Extract provided

BEGIN

Patty Holynski knew nothing about caring for someone who uses a wheelchair until her husband Larry had a stroke on Valentine’s Day in 2018. The stroke left Larry, a heavy-duty mechanic, unable to walk and use his left hand.
“I didn’t want him going into a nursing home,” Patty said from the couple’s condo in Saskatoon.
Patty, now 58, left her job in social services to care for him — and was, as she put it, “thrown into a whole new world.”
Suddenly, she was learning about different types of wheelchairs, and how to make their home accessible for them. She was figuring out how to access home care programs for Larry to receive help with activities like bathing. She was finding recreational programs for adults with disabilities.
“You’re not offered anything,” she said. Most of the supports Larry has now — such as recreational programs and an accessible RV — are things she had to ask for and find. Very few organizations exist to proactively provide support.

END

Stored records
BEGIN

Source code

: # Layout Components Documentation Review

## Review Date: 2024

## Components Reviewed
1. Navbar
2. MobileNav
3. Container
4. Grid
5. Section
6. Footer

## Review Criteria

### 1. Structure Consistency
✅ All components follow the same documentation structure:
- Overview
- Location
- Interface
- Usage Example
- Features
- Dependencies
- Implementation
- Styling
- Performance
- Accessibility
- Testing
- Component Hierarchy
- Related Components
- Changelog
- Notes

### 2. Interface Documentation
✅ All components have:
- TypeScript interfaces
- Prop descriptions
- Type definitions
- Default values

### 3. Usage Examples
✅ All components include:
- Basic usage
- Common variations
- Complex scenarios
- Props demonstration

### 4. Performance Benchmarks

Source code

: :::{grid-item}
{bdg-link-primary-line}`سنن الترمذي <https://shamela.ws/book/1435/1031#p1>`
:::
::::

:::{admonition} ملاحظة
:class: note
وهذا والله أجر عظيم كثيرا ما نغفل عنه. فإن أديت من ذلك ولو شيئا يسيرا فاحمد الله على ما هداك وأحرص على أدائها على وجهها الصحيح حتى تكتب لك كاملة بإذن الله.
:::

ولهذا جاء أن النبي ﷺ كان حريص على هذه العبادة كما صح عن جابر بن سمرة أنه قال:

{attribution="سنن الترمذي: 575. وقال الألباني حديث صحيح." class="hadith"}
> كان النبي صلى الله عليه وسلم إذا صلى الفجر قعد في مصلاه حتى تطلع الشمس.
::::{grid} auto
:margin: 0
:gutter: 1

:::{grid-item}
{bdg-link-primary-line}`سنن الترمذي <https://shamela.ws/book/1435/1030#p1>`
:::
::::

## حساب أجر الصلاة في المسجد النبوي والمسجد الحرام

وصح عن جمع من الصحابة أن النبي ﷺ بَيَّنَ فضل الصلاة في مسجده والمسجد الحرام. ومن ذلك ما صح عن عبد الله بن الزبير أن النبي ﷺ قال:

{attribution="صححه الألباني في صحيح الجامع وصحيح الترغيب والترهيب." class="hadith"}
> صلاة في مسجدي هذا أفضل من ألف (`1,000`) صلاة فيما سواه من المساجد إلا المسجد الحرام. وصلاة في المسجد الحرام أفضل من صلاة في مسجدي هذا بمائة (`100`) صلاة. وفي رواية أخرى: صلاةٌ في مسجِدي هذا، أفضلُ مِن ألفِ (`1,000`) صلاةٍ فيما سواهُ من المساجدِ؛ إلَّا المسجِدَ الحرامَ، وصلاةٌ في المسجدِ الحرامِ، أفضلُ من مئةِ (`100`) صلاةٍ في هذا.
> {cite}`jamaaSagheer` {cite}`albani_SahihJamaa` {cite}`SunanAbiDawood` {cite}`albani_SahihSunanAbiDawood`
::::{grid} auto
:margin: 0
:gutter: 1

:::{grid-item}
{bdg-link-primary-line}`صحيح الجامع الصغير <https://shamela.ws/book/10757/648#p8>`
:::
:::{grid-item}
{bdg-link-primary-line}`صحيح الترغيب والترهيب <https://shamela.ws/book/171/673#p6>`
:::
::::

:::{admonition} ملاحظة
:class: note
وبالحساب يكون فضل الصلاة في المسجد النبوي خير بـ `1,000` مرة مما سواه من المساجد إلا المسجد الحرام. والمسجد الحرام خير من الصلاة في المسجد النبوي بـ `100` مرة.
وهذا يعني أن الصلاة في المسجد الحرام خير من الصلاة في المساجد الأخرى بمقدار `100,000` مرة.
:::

END

Exercise description
In the caregiving article, what did Patty do for work before she left her job to care for Larry? The stored entries have no connection to the caregiving article.

Reply to the task
She worked in social services.